The British had given the election system a communal bias in undivided India. Seats were allotted to religious communities and they voted on the basis of separate electorates for members of their own denominations. The first provincial elections (1951 to 1954) after the establishment of Pakistan were held on this basis.
However, during the debates on the framing of a constitution for independent Pakistan, the largest federating unit (East Pakistan) demanded its abandonment in favor of joint electorate (i.e., a single electoral roll and removal of the condition of communal voting), while the western wing insisted on retaining the separate electorates. The matter could not be resolved till the adoption of the 1956 Constitution and it was left to be decided by the Provincial Legislatures of the Eastern and Western Wings. The East Wing Assembly voted against the separate electorates and the Western Assembly in its favor.
However, by 1958 the Western Assembly had changed its mind and a law was made to switch over to joint electorate. The elections of 1962, 1965, 1970 and 1977 were held on the basis of joint electorate. Under the second martial law, a general election was held in 1970 for unicameral legislature at both the federal and the provincial levels. The results of this election were not respected by the then government.

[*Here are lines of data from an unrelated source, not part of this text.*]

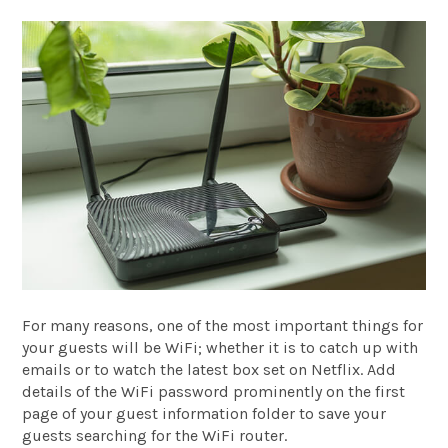
For many reasons, one of the most important things for
your guests will be WiFi; whether it is to catch up with
emails or to watch the latest box set on Netflix. Add
details of the WiFi password prominently on the first
page of your guest information folder to save your
guests searching for the WiFi router.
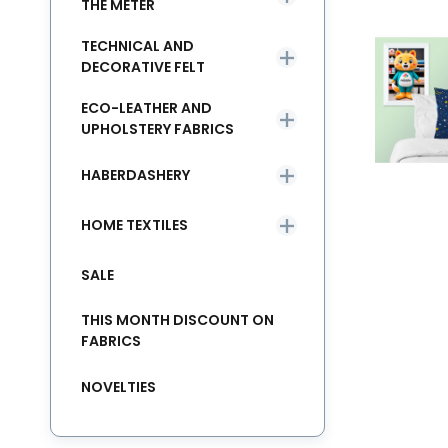
THE METER
TECHNICAL AND
DECORATIVE FELT
ECO-LEATHER AND
UPHOLSTERY FABRICS
HABERDASHERY
HOME TEXTILES
SALE
THIS MONTH DISCOUNT ON
FABRICS
NOVELTIES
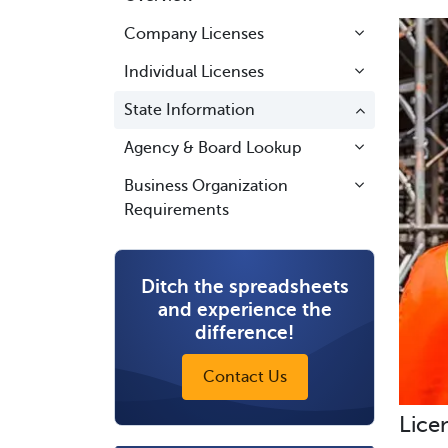
Company Licenses
Individual Licenses
State Information
Agency & Board Lookup
Business Organization
Requirements
Ditch the spreadsheets
and experience the
difference!
Contact Us
Lice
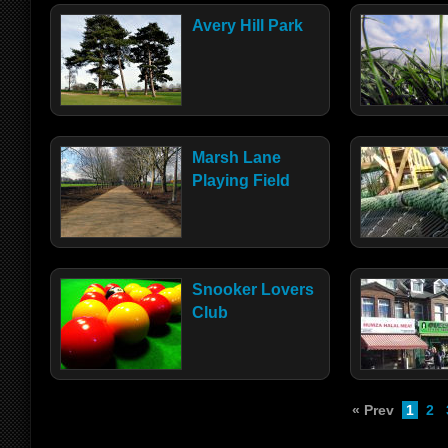
Avery Hill Park
Marsh Lane
Playing Field
Snooker Lovers
Club
« Prev
1
2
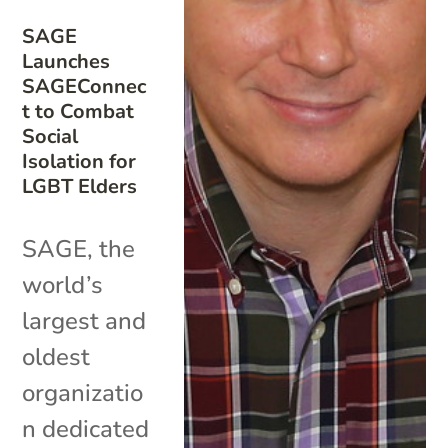
SAGE
Launches
SAGEConnec
t to Combat
Social
Isolation for
LGBT Elders
SAGE, the
world’s
largest and
oldest
organizatio
n dedicated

The biggest federating unit, East Pakistan, was forced out of the state after a major conflict that became the independent republic of Bangladesh.
After imposing Martial Law in July 1977, General Zia ul Haq fixed October 18, 1977 as the date for a general election without any indication that the joint electorate system was going to be given up. This election was in any case called off and it was in 1978, when polling was scheduled for November 17, 1978, that General Zia ul Haq announced his plans to revive separate electorates. This was eventually done in 1985. The elections since then have been held on the basis of separate electorates till 1997.
Pakistani nation has remained under the spell of the British parliamentary and electoral system since 1950s which had failed to deliver, either because the environment is unsuited to the genius of the people, or the practitioners are not sincere and honest, or the electoral system was made defective and toothless because the authority holding elections, i.e. the Election Commission was not vested with all the necessary powers that enable it to hold free and fair elections, as is the case in other countries.